O’Brien took his ringside press seat alongside The Post’s longtime sports editor Ike Gellis, equally esteemed editor Paul Sann, columnists Gross and Pete Hamill and Jose Torres, once the light-heavyweight champ and now an op-ed writer at the paper.

Joe Frazier poses by a poster advertising his “victory party.”
AP

In the seats immediately surrounding him were Hollywood mogul Darryl F. Zanuck, Jack Kent Cooke, Lorne Greene and Burt Lancaster, who would provide commentary for the closed-circuit broadcast. O’Brien’s wife sat next to Diana Ross.

The Post was an afternoon paper then, so he was able to rush his story from the weigh-in for the last editions the day of the fight, and it was Gross who ripped the pages out of his typewriter and called the office with dictation in order to beat the deadline.

The fight itself, of course, was a classic: 15 rounds, a unanimous decision for Smokin’ Joe, Frazier sending Ali to the canvas for the first time in his life nine seconds into the 11th round, although referee Arthur Mercante ruled it not a knockdown, that Ali had slipped on water near Frazier’s corner. Ali swore he won the fight. Some agreed. Most believed Frazier won fair and square. From ringside, you could tell it was a little different than most fights.

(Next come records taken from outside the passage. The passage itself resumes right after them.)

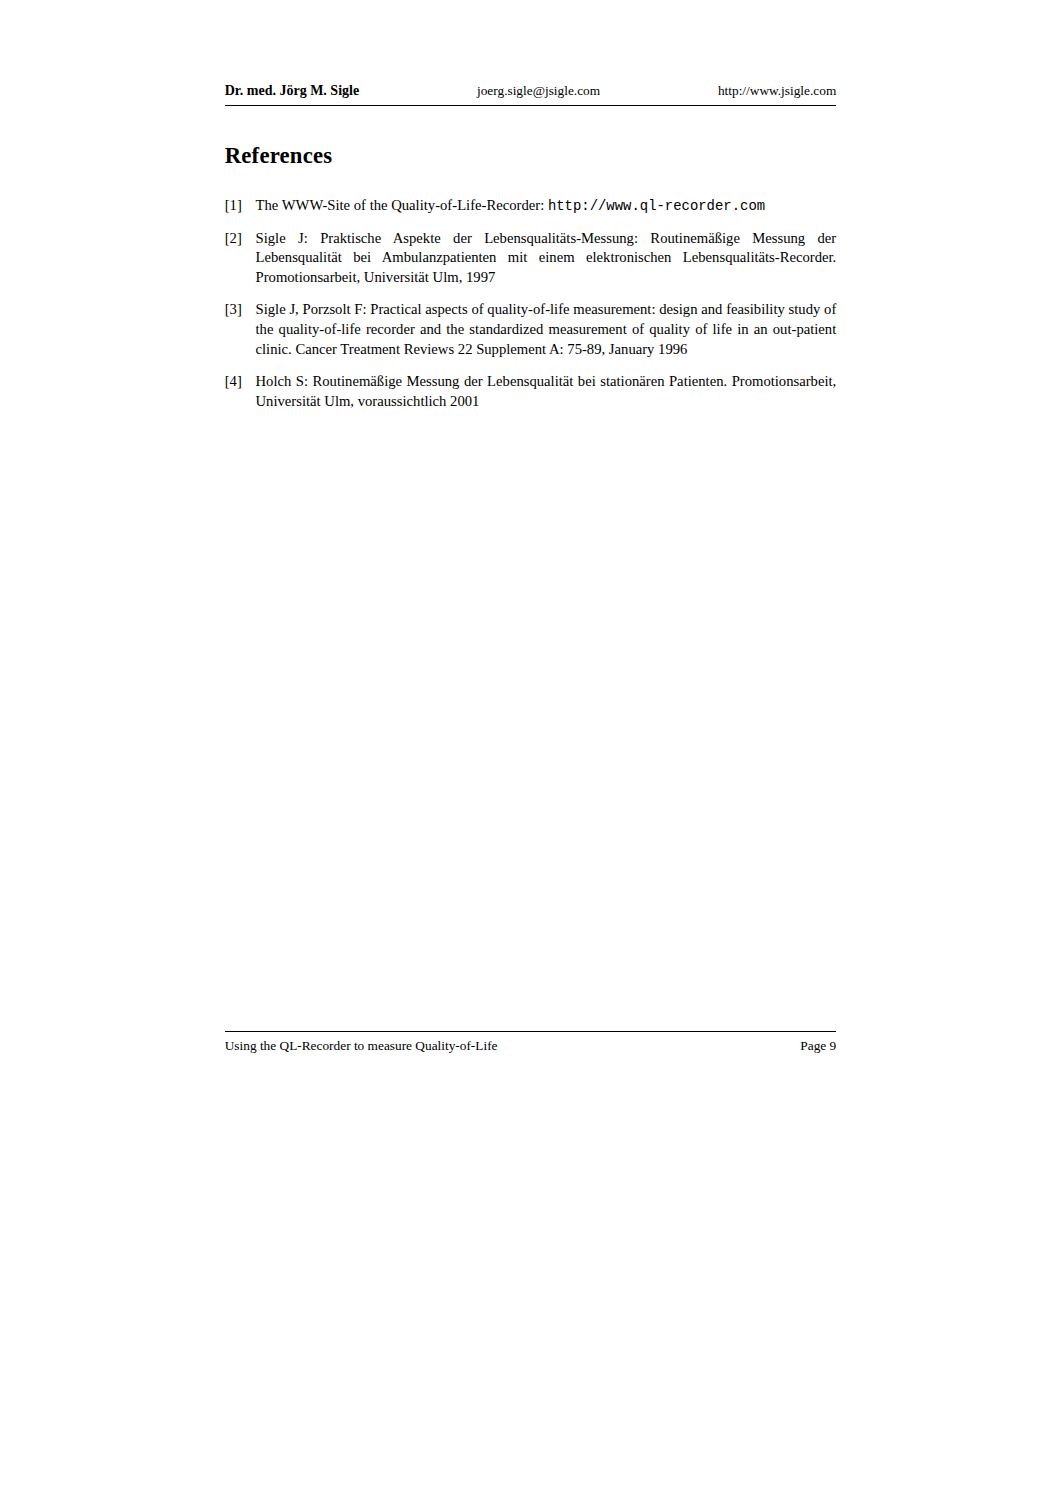Dr. med. Jörg M. Sigle
joerg.sigle@jsigle.com
http://www.jsigle.com
References
[1] The WWW-Site of the Quality-of-Life-Recorder: http://www.ql-recorder.com
[2] Sigle J: Praktische Aspekte der Lebensqualitäts-Messung: Routinemäßige Messung der Lebensqualität bei Ambulanzpatienten mit einem elektronischen Lebensqualitäts-Recorder. Promotionsarbeit, Universität Ulm, 1997
[3] Sigle J, Porzsolt F: Practical aspects of quality-of-life measurement: design and feasibility study of the quality-of-life recorder and the standardized measurement of quality of life in an out-patient clinic. Cancer Treatment Reviews 22 Supplement A: 75-89, January 1996
[4] Holch S: Routinemäßige Messung der Lebensqualität bei stationären Patienten. Promotionsarbeit, Universität Ulm, voraussichtlich 2001
Using the QL-Recorder to measure Quality-of-Life
Page 9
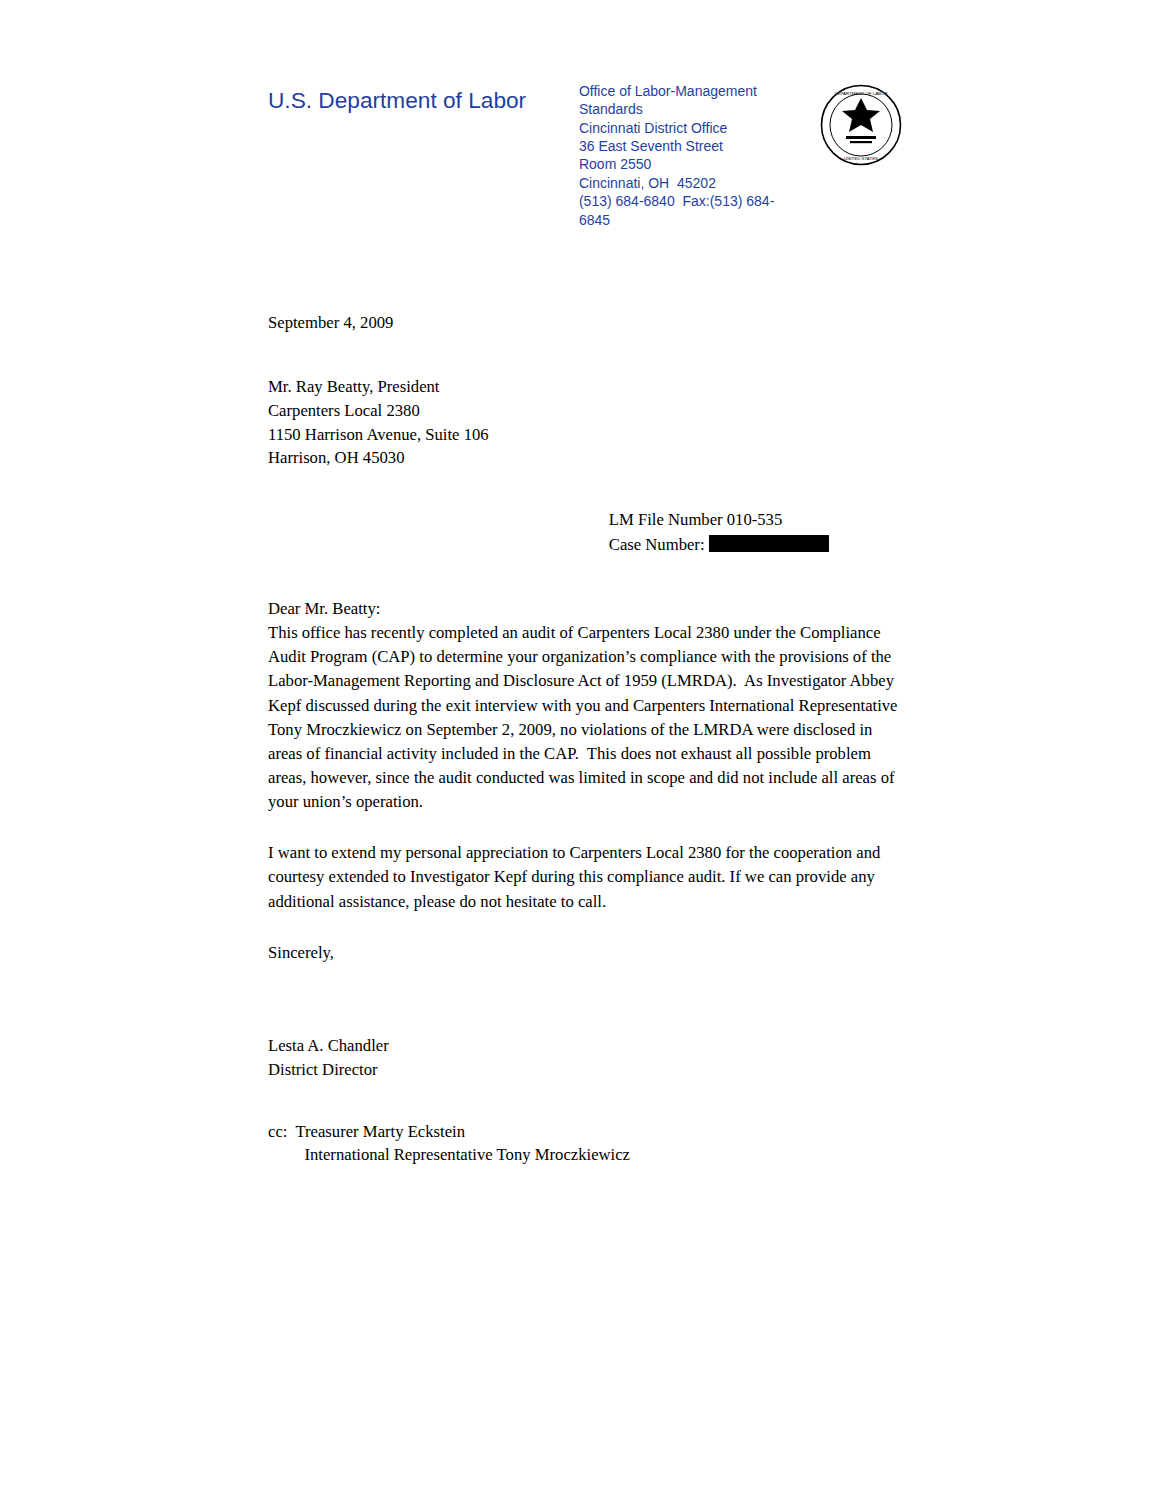U.S. Department of Labor
Office of Labor-Management Standards
Cincinnati District Office
36 East Seventh Street
Room 2550
Cincinnati, OH 45202
(513) 684-6840 Fax:(513) 684-6845
DEPARTMENT OF LABOR UNITED STATES
September 4, 2009
Mr. Ray Beatty, President
Carpenters Local 2380
1150 Harrison Avenue, Suite 106
Harrison, OH 45030
LM File Number 010-535
Case Number:
Dear Mr. Beatty:
This office has recently completed an audit of Carpenters Local 2380 under the Compliance Audit Program (CAP) to determine your organization’s compliance with the provisions of the Labor-Management Reporting and Disclosure Act of 1959 (LMRDA). As Investigator Abbey Kepf discussed during the exit interview with you and Carpenters International Representative Tony Mroczkiewicz on September 2, 2009, no violations of the LMRDA were disclosed in areas of financial activity included in the CAP. This does not exhaust all possible problem areas, however, since the audit conducted was limited in scope and did not include all areas of your union’s operation.
I want to extend my personal appreciation to Carpenters Local 2380 for the cooperation and courtesy extended to Investigator Kepf during this compliance audit. If we can provide any additional assistance, please do not hesitate to call.
Sincerely,
Lesta A. Chandler
District Director
cc: Treasurer Marty Eckstein
International Representative Tony Mroczkiewicz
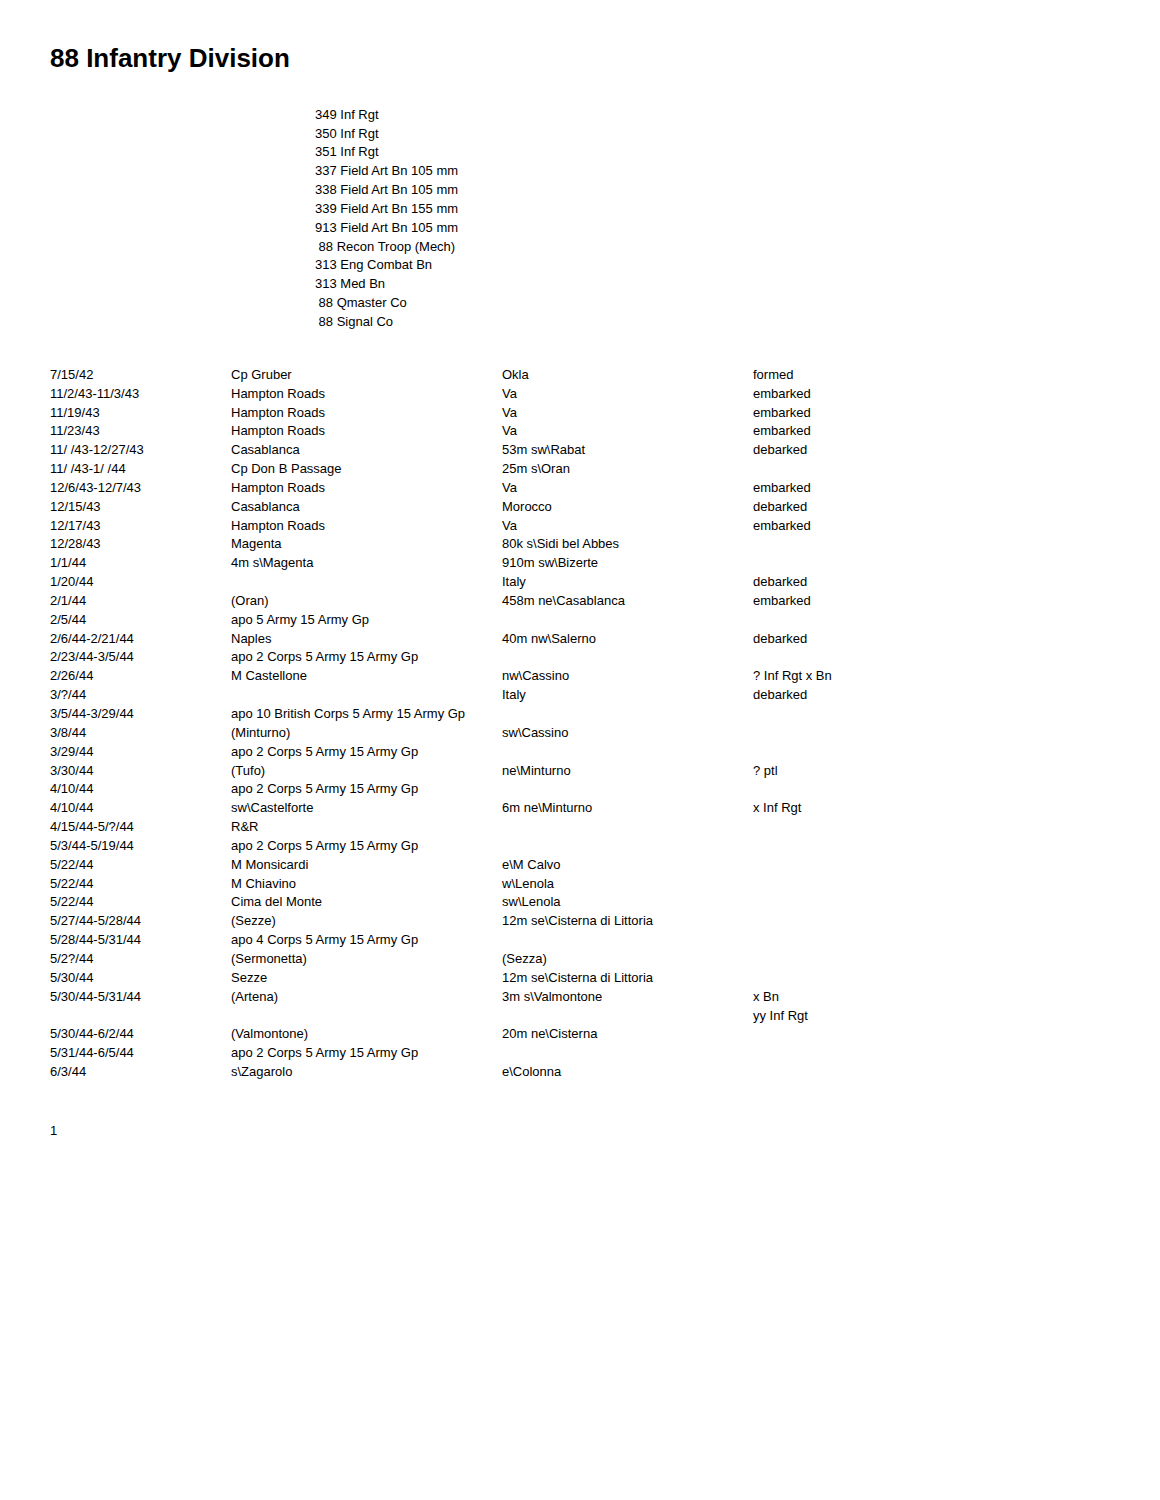88 Infantry Division
349 Inf Rgt
350 Inf Rgt
351 Inf Rgt
337 Field Art Bn 105 mm
338 Field Art Bn 105 mm
339 Field Art Bn 155 mm
913 Field Art Bn 105 mm
88 Recon Troop (Mech)
313 Eng Combat Bn
313 Med Bn
88 Qmaster Co
88 Signal Co
| 7/15/42 | Cp Gruber | Okla | formed |
| 11/2/43-11/3/43 | Hampton Roads | Va | embarked |
| 11/19/43 | Hampton Roads | Va | embarked |
| 11/23/43 | Hampton Roads | Va | embarked |
| 11/ /43-12/27/43 | Casablanca | 53m sw\Rabat | debarked |
| 11/ /43-1/ /44 | Cp Don B Passage | 25m s\Oran | |
| 12/6/43-12/7/43 | Hampton Roads | Va | embarked |
| 12/15/43 | Casablanca | Morocco | debarked |
| 12/17/43 | Hampton Roads | Va | embarked |
| 12/28/43 | Magenta | 80k s\Sidi bel Abbes | |
| 1/1/44 | 4m s\Magenta | 910m sw\Bizerte | |
| 1/20/44 | | Italy | debarked |
| 2/1/44 | (Oran) | 458m ne\Casablanca | embarked |
| 2/5/44 | apo 5 Army 15 Army Gp |
| 2/6/44-2/21/44 | Naples | 40m nw\Salerno | debarked |
| 2/23/44-3/5/44 | apo 2 Corps 5 Army 15 Army Gp |
| 2/26/44 | M Castellone | nw\Cassino | ? Inf Rgt x Bn |
| 3/?/44 | | Italy | debarked |
| 3/5/44-3/29/44 | apo 10 British Corps 5 Army 15 Army Gp |
| 3/8/44 | (Minturno) | sw\Cassino | |
| 3/29/44 | apo 2 Corps 5 Army 15 Army Gp |
| 3/30/44 | (Tufo) | ne\Minturno | ? ptl |
| 4/10/44 | apo 2 Corps 5 Army 15 Army Gp |
| 4/10/44 | sw\Castelforte | 6m ne\Minturno | x Inf Rgt |
| 4/15/44-5/?/44 | R&R | | |
| 5/3/44-5/19/44 | apo 2 Corps 5 Army 15 Army Gp |
| 5/22/44 | M Monsicardi | e\M Calvo | |
| 5/22/44 | M Chiavino | w\Lenola | |
| 5/22/44 | Cima del Monte | sw\Lenola | |
| 5/27/44-5/28/44 | (Sezze) | 12m se\Cisterna di Littoria | |
| 5/28/44-5/31/44 | apo 4 Corps 5 Army 15 Army Gp |
| 5/2?/44 | (Sermonetta) | (Sezza) | |
| 5/30/44 | Sezze | 12m se\Cisterna di Littoria | |
| 5/30/44-5/31/44 | (Artena) | 3m s\Valmontone | x Bn |
| | | | yy Inf Rgt |
| 5/30/44-6/2/44 | (Valmontone) | 20m ne\Cisterna | |
| 5/31/44-6/5/44 | apo 2 Corps 5 Army 15 Army Gp |
| 6/3/44 | s\Zagarolo | e\Colonna | |
1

“They really wanted to hurt each other,” O’Brien says. “It was brutal.”

He captured it splendidly the next day: “It was some show. Whatever was said about it in advance, and it was the most publicized fight in history, seems like a soft sell in the aftermath.”

The next day, O’Brien was one of seven writers summoned to room 2532 of the Hotel New Yorker, just up the street from the Garden, where Ali lay on the bed exhausted and hurt, the right side of his jaw swollen, his eyes puffy. He’d spent some time the night before at the Flower Fifth Avenue Hospital for X-rays, and had blood in his urine. Frazier, at the Pierre Hotel at Fifth Avenue and 61st Street, was hurting too.

But he had the belt. All Ali had was hope for a rematch.

“The next time, I’ll learn,” he said. “I won’t play around.”

He was true to his word. But that’s another story — two of them, actually — for another day.